*What to produce:* In the Bessel function text below, copy each line listed under the heading "Formula", including its label.

*Text section:*
Quick answer
Typical examples evaluate Jn at zeros that define modes, compare neighboring orders using recurrence, and read amplitudes from plots. The calculator supplies decimals; you supply the physical scaling.
Formula
- Disk mode: Jn(jn,k r/a) with jn,k a zero of Jn
- Cutoff: Jn(x) = 0 defines allowed k or frequency
- Check: evaluate Jn(x) at tabulated zeros
Introduction
Examples turn symbols into intuition. Here we work through values you can repeat in under a minute on the Bessel Function Calculator, tied to problems from vibrations and waves.
Review formulas if recurrence notation is unfamiliar, and Jv of the first kind for deeper background on the family.
Each example states the order, the argument, and why that point matters: a boundary, a zero, or a check between neighbors. Copy the pattern onto your own homework sheet.
Mode problems add geometry: radius a, wavenumber k, and an index for the zero used. The Bessel piece is still Jn(k r) with k fixed by Jn(k a) = 0.
Keep the calculator plot open while you read. Seeing a near-zero value on the graph is stronger memory than a lone decimal in a table.
What makes a good example?
A good example states v, x, and why that point matters: a boundary, a zero, or a comparison between orders. It ends with a number you can look up independently.
Mode problems add geometry: radius a, wavenumber k, and an index for the zero used. The Bessel piece is still Jn(k r) with k fixed by Jn(k a) = 0.
Examples with Yn or In belong to other articles; this page stays with Jn in real arguments unless noted.
Dimensionless x is non-negotiable. If your radius is in centimeters but your wavenumber in inverse meters, convert before you type into the calculator.

[Stored data]
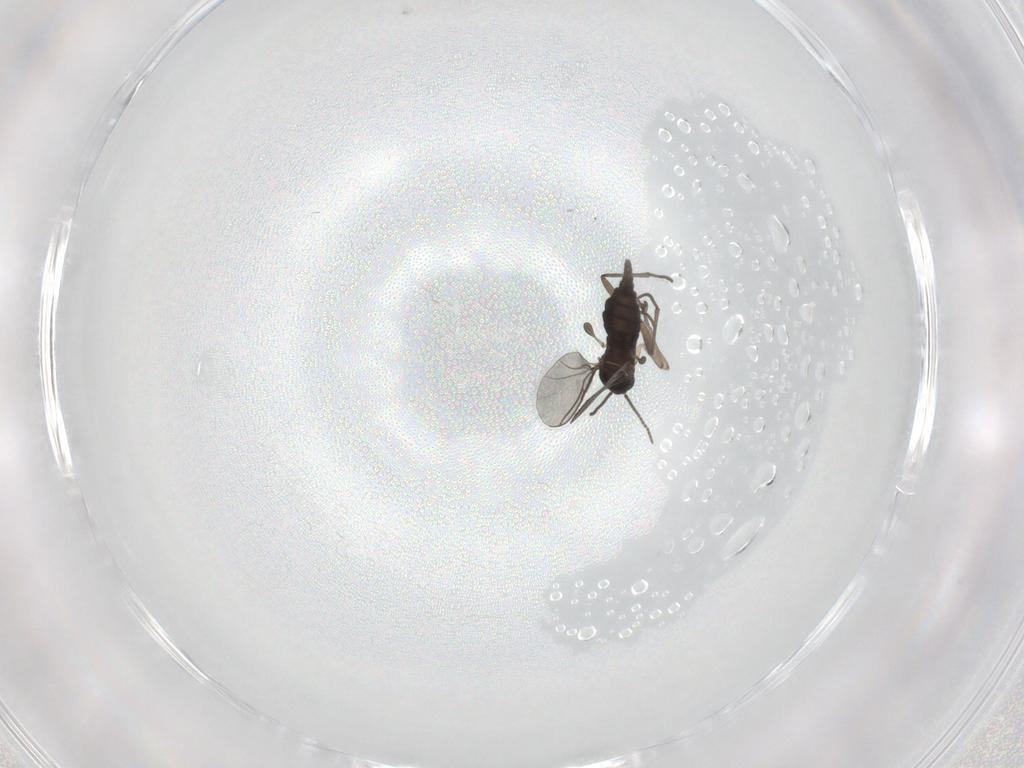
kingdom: Animalia
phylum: Arthropoda
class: Insecta
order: Diptera
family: Sciaridae
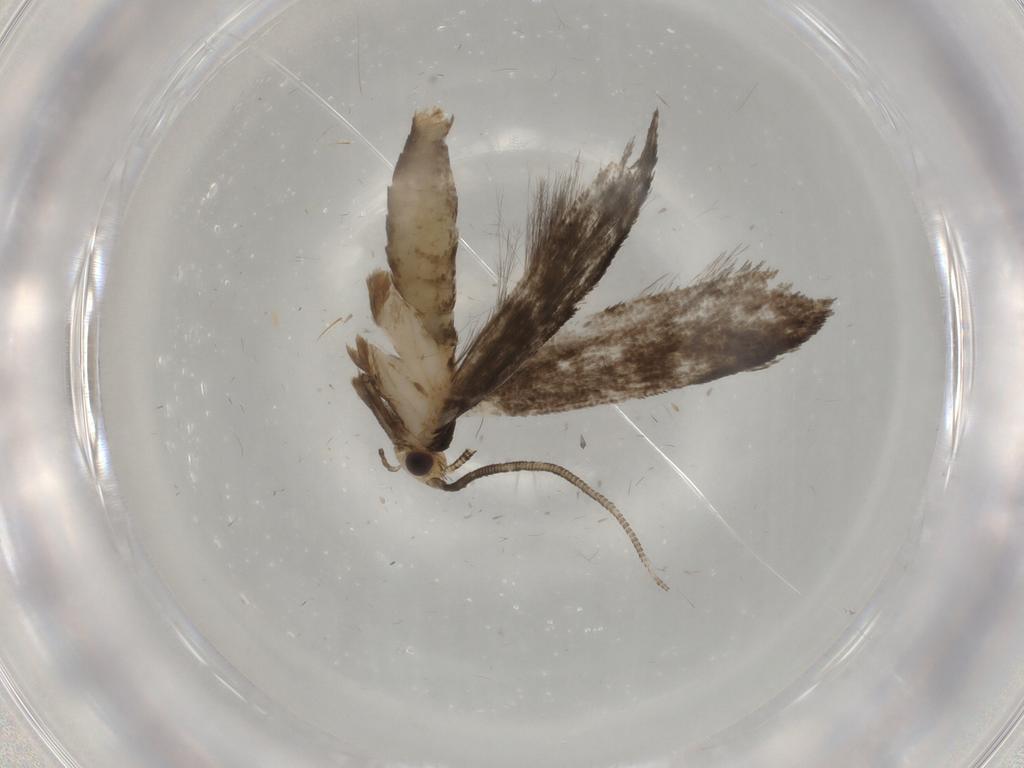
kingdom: Animalia
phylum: Arthropoda
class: Insecta
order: Lepidoptera
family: Tineidae
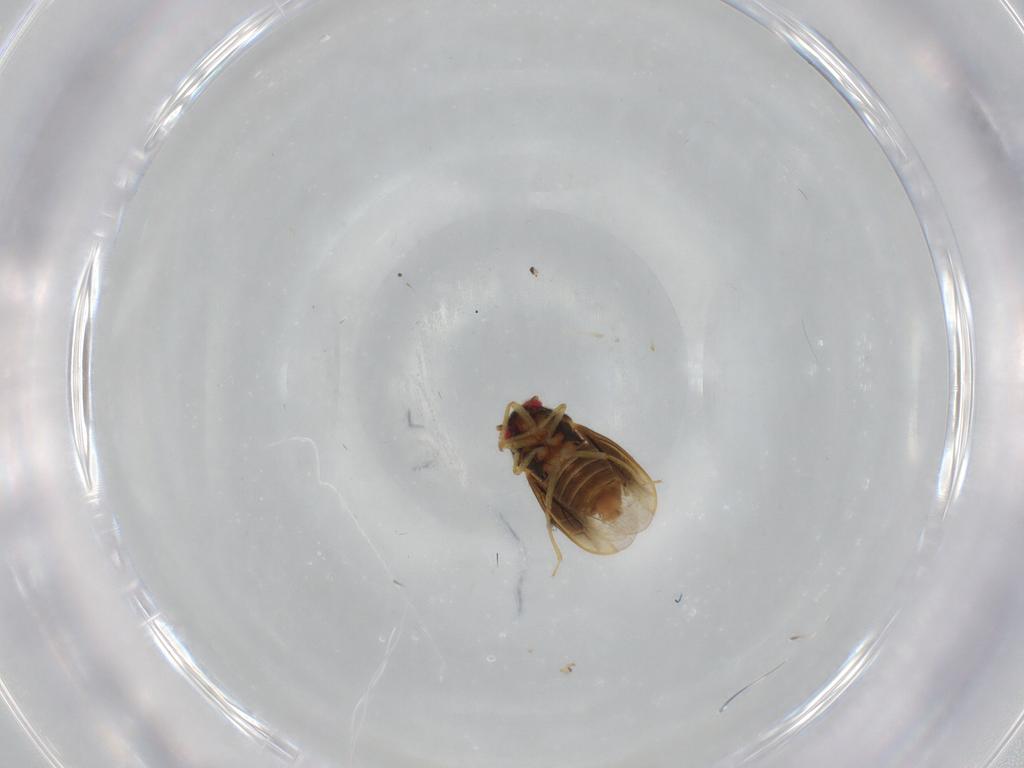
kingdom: Animalia
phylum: Arthropoda
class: Insecta
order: Hemiptera
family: Schizopteridae
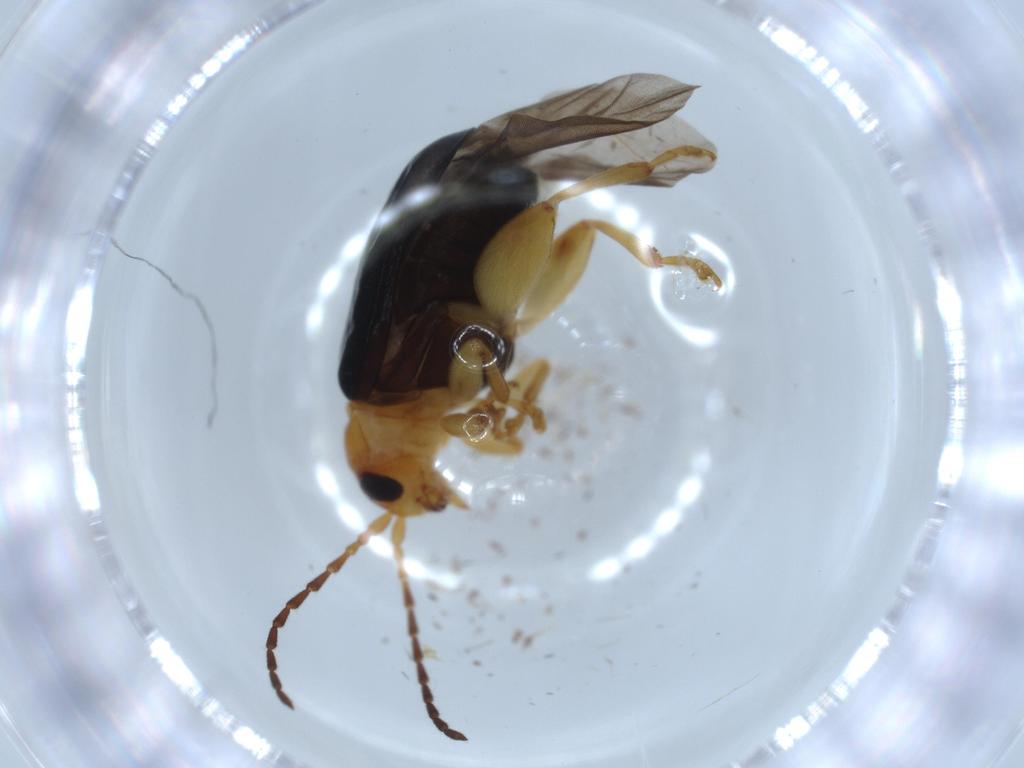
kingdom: Animalia
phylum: Arthropoda
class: Insecta
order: Coleoptera
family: Chrysomelidae
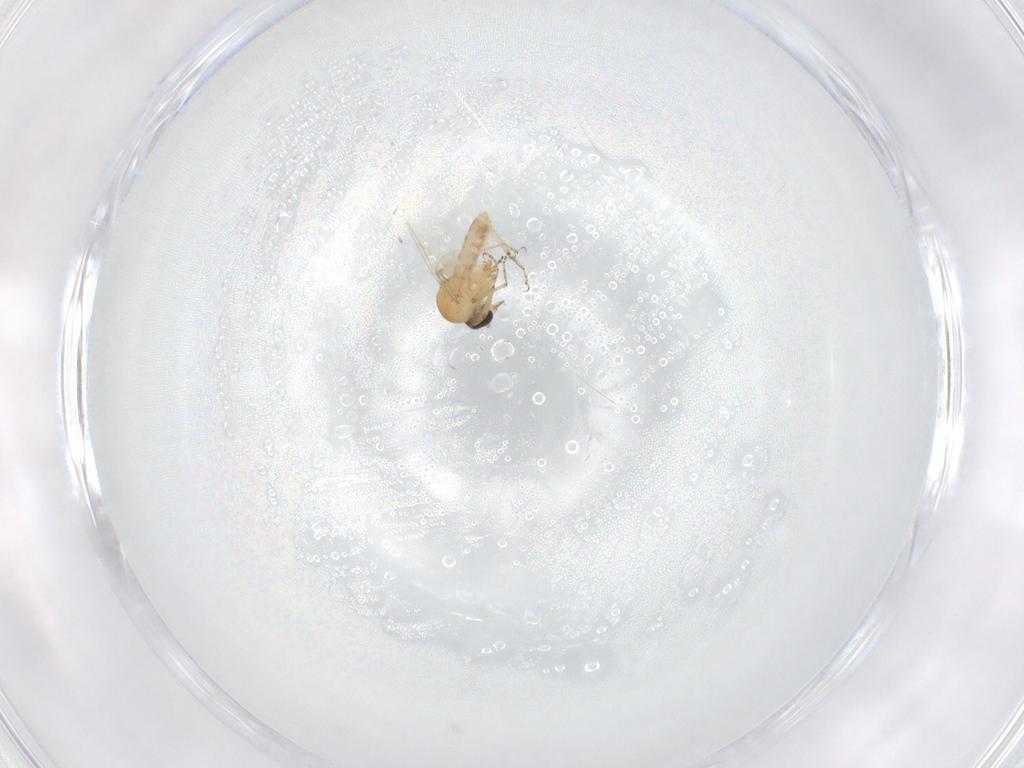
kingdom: Animalia
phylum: Arthropoda
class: Insecta
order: Diptera
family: Ceratopogonidae
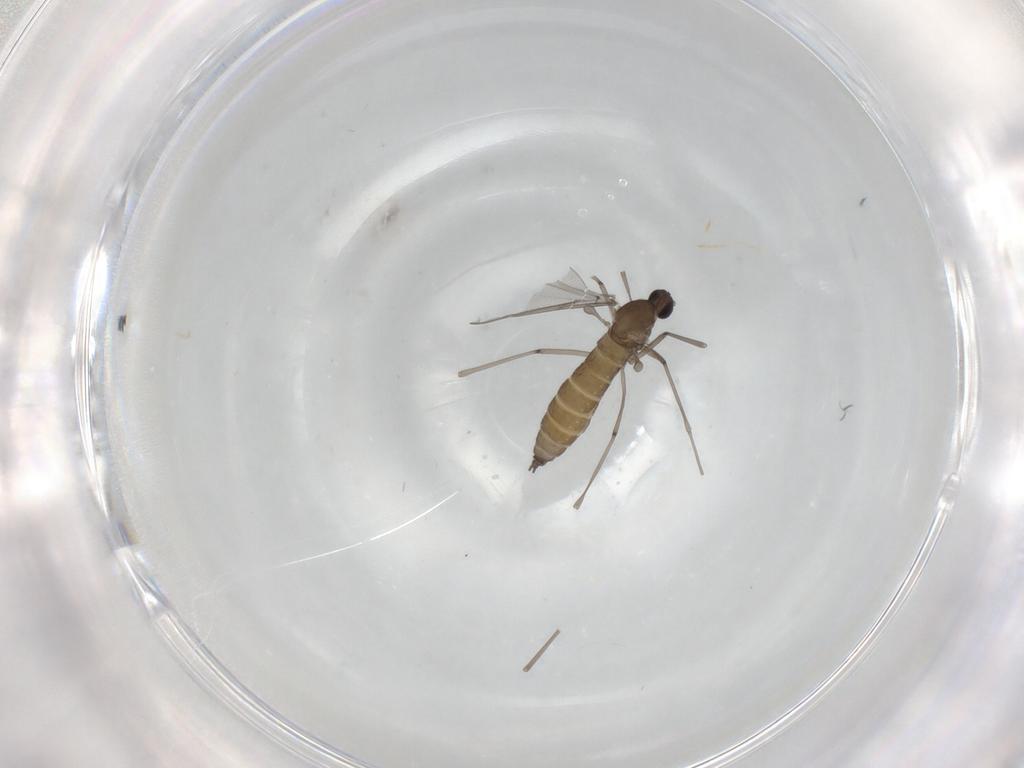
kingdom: Animalia
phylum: Arthropoda
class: Insecta
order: Diptera
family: Cecidomyiidae
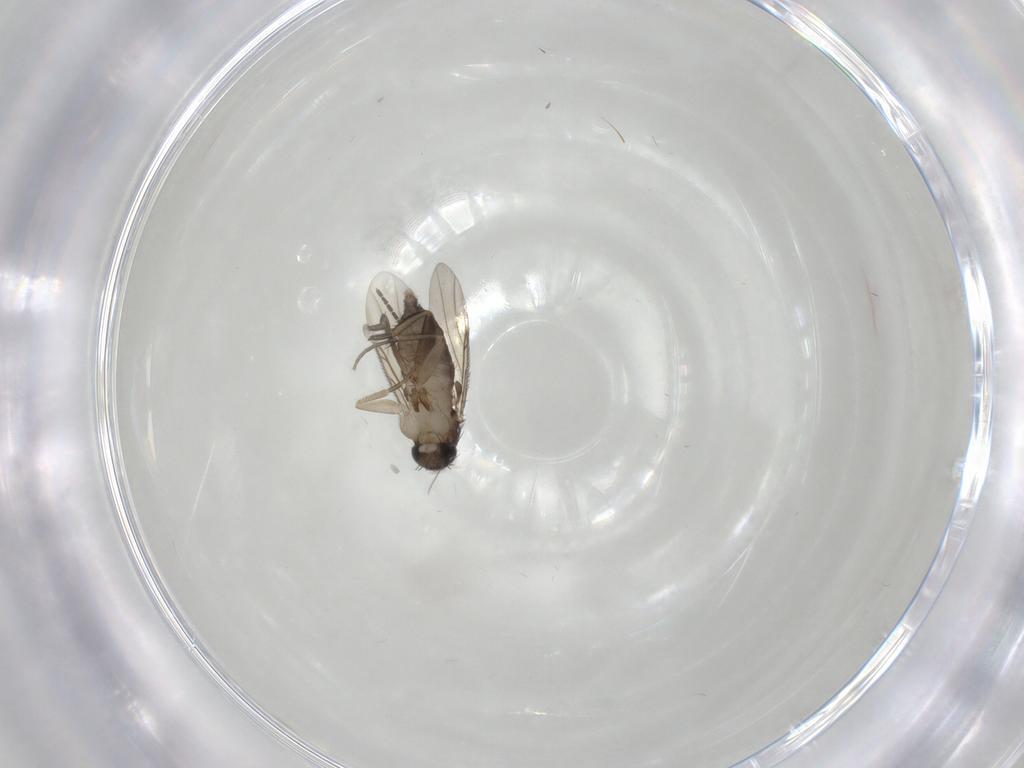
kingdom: Animalia
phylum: Arthropoda
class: Insecta
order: Diptera
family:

*Answer below:*
- Disk mode: Jn(jn,k r/a) with jn,k a zero of Jn
- Cutoff: Jn(x) = 0 defines allowed k or frequency
- Check: evaluate Jn(x) at tabulated zeros